The session was one of several I did at Dolan in a period around 2012, when I first set about to develop the duo format and collaborated with ao. Keisuke Matsuno, Hans Tammen, Drew Gress, Dave Schroeder and Brad Shepik. Several of these encounters resulted in albums, and the differences you notice is testimony to the individuality of the players. Since then I have continued to play in very many duo settings, with a great variety of performers — e-guitar, double-bass, drums, Chapman stick, vibraphone, sax, flute, clarinet, piano, electronics, voice… Lately, I have begun doing this in band or ensemble settings as well.
What software do you use?
I have always used Max from Cycling74. It is not the best software for large, time-critical systems, so I spend too much time figuring out how I may keep things tight and glitch-free. But it is the best software for a digital luthier such as me, who is not a purebred computer coder but still wants to participate in the music at a lower level and isn’t satisfied with mostly executing it.
How do you define your music?
As music: feet firmly on the ground and the head firmly in the skies; as style: live techno.
You are one of the artists that make up the roster of Pueblo Nuevo. How did you get to be part of this platform and what activities have you carried out in addition to publishing music on this label?
I was introduced to PuebloNuevo by Cristóbal Saveedra aka.
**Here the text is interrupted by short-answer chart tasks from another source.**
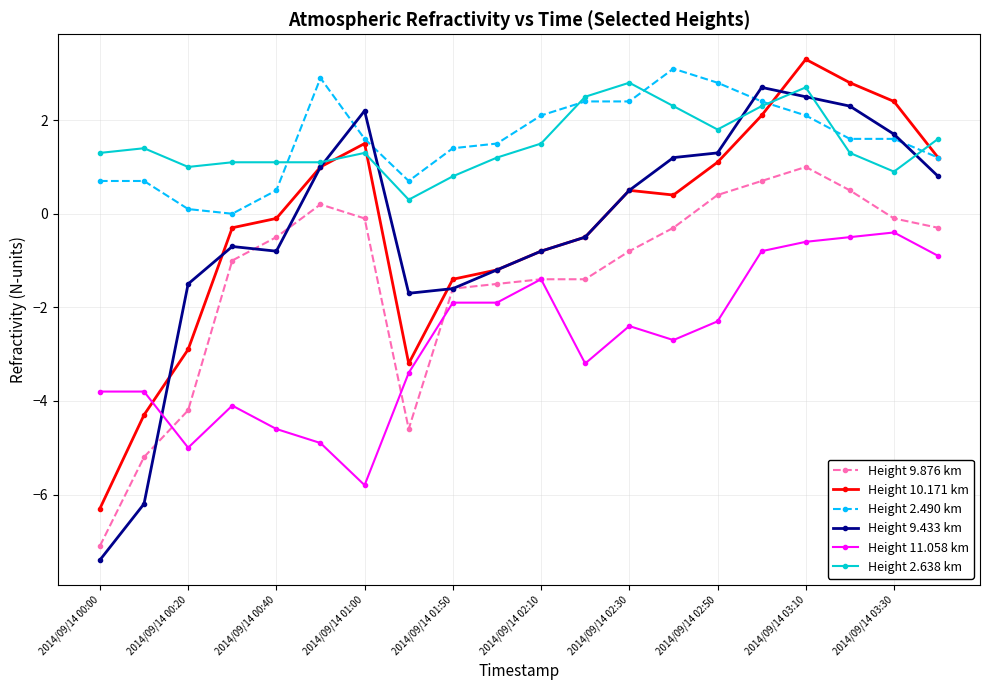

Which series ends up on top after the final intersection of Height 11.058 km and Height 10.171 km?

Height 10.171 km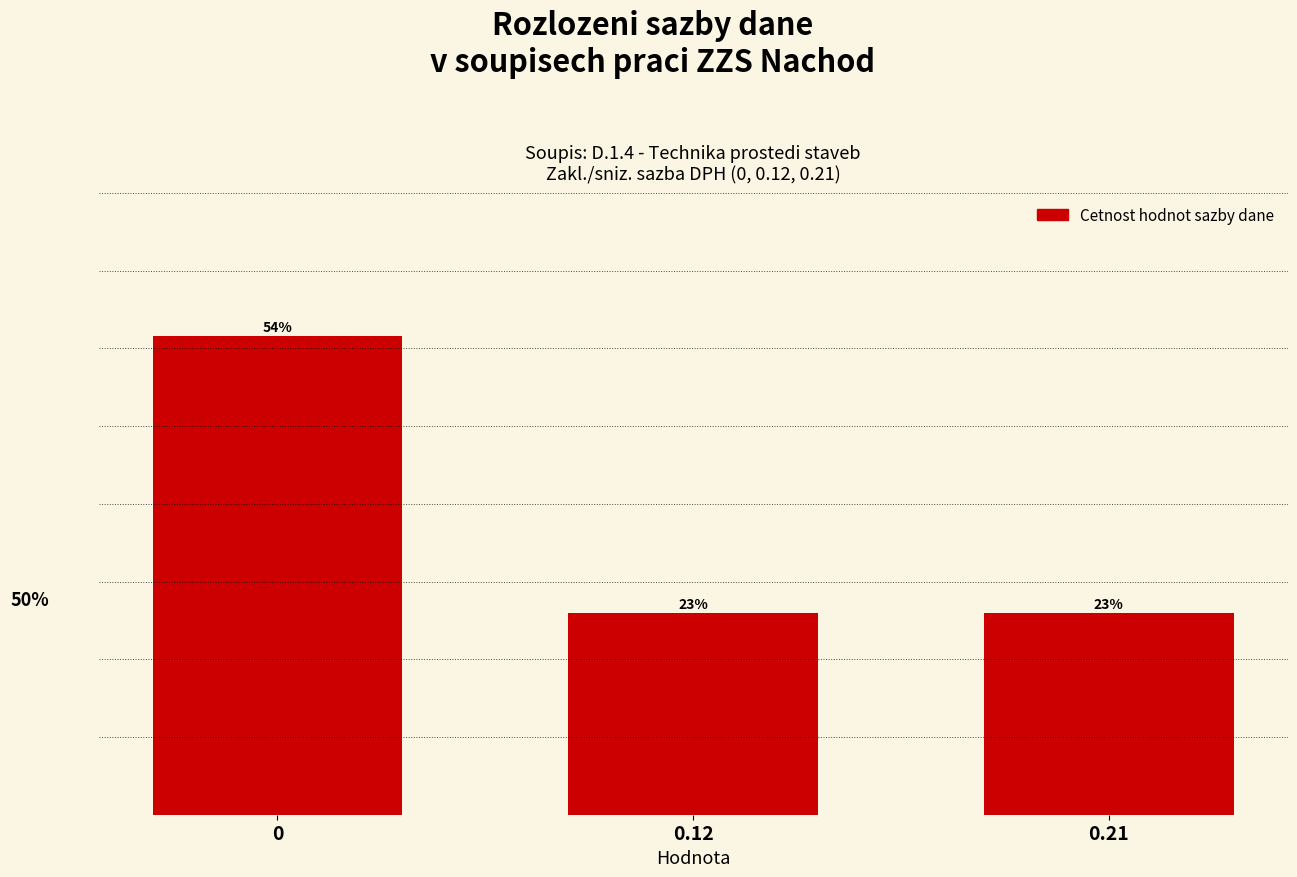

Are the bars horizontal?

No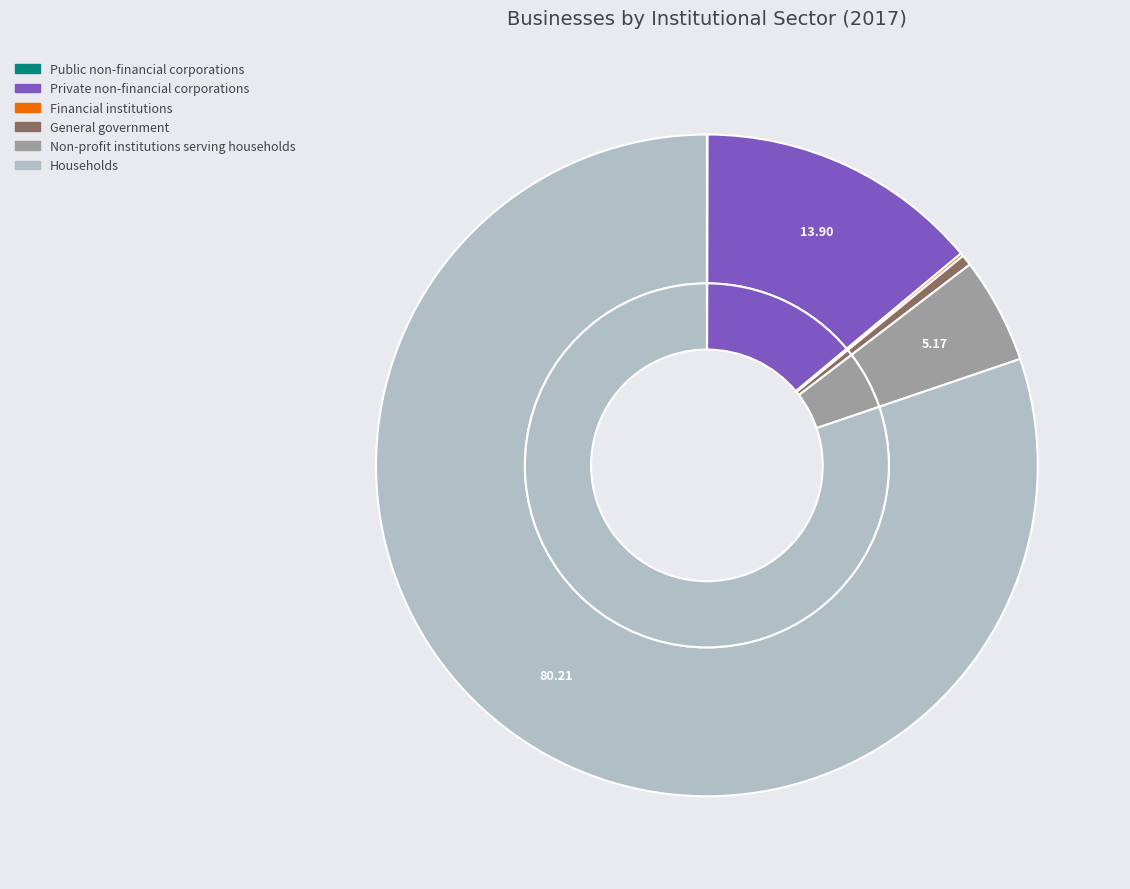

How much of the chart is everything except Non-profit institutions serving households?

94.8%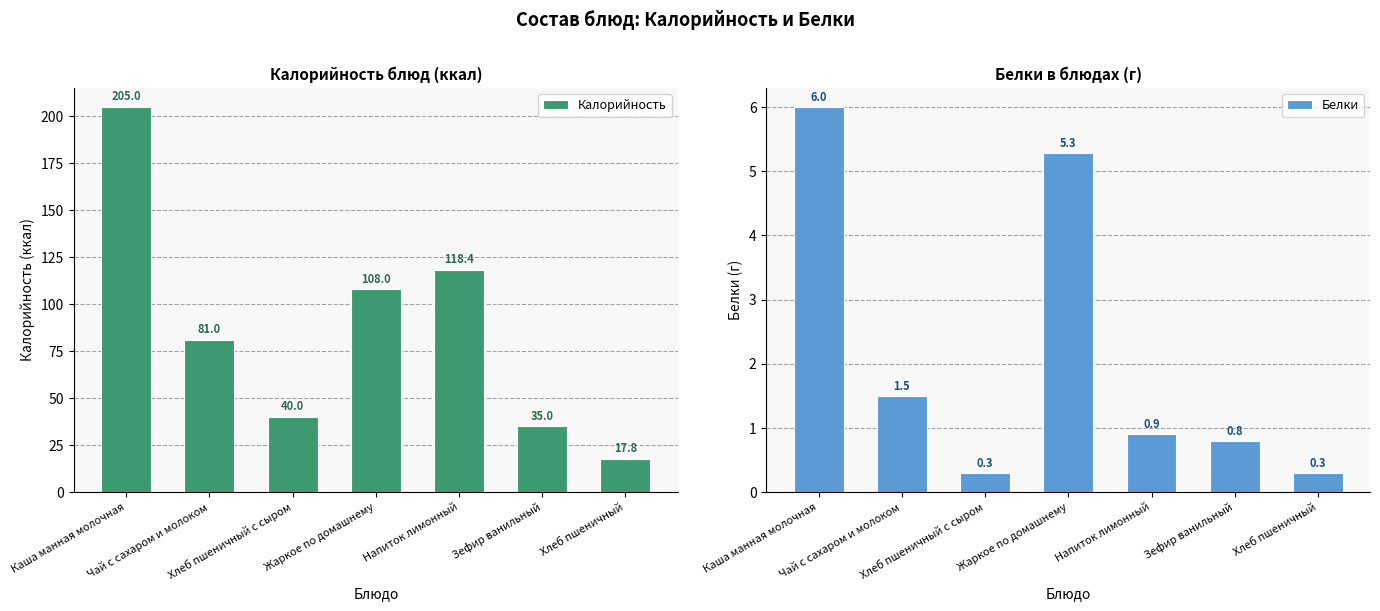

Reading right to left, transcribe all the data shown in this chart.

Калорийность: 17.8	35.0	118.4	108.0	40.0	81.0	205.0
Белки: 0.3	0.8	0.9	5.3	0.3	1.5	6.0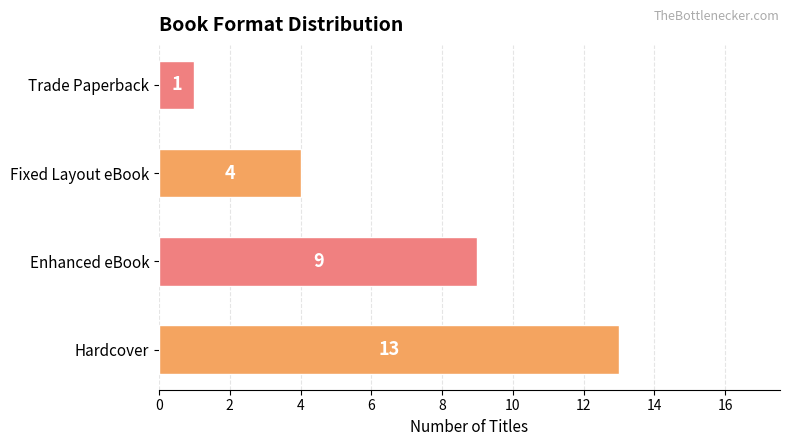

List the labels in order of value, largest first.

Hardcover, Enhanced eBook, Fixed Layout eBook, Trade Paperback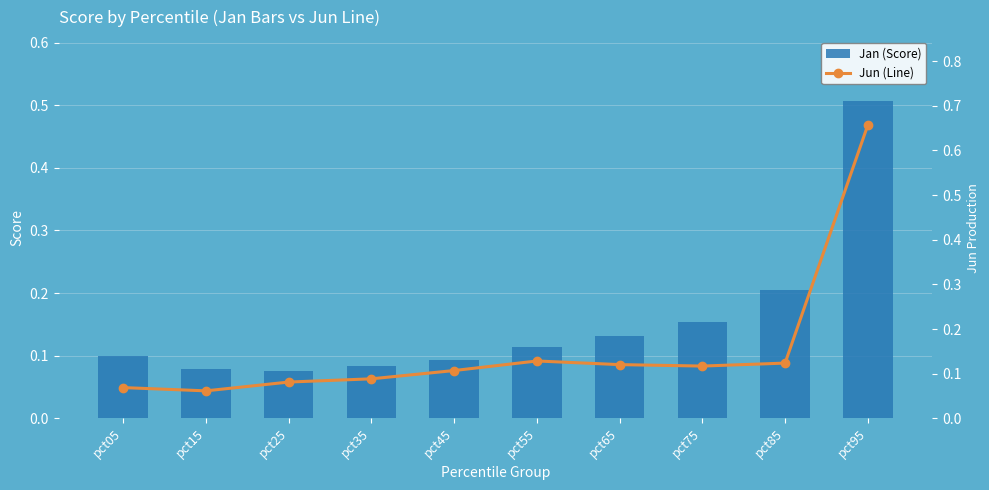

Reading left to right, list all the values displayed in this chart.

Jan (Score): pct05=0.1	pct15=0.1	pct25=0.1	pct35=0.1	pct45=0.1	pct55=0.1	pct65=0.1	pct75=0.2	pct85=0.2	pct95=0.5
Jun (Line): pct05=0.1	pct15=0.1	pct25=0.1	pct35=0.1	pct45=0.1	pct55=0.1	pct65=0.1	pct75=0.1	pct85=0.1	pct95=0.7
Equipo, and its Creative Commons policy was the perfect format for me at the time, as an informal way for trying out what was in reality something quite new to me. Later, I have worked with other chilean labels (Orion, Panal) as well as labels from England (ChordPunch) and Germany (Mindwaves), plus the label clang, which I formed back in 2012.
Most professional conservatory musicians do not tend to see electronic music as an advanced culture. Do you think that the inclusion of electroacoustic music in schools is changing this concept in more traditional musicians?
I think that electro-acoustic, or acousmatic music is fairly well accepted in academia with composers such as Stockhausen, Varese, Xenakis, Nono and Davidovsky etc., even though it is somewhat of a specialty. But electronic music doesn’t really exist anywhere in academia and is a bit frowned upon, that’s true. Maybe it’s its underground pedigree that has to do with it, which in that case probably is perfectly fine. Academia, tending to be high-end and high-brow is a whole different ball-game, and I am not really sure that its influence on electronica would be beneficial.
Is there a field or genre of music that you have not yet explored and would like to investigate?
Not really, because in that case I would just have gone ahead and do it. Today, I basically just keep developing what I am doing, and putting out some worthwhile music in the process.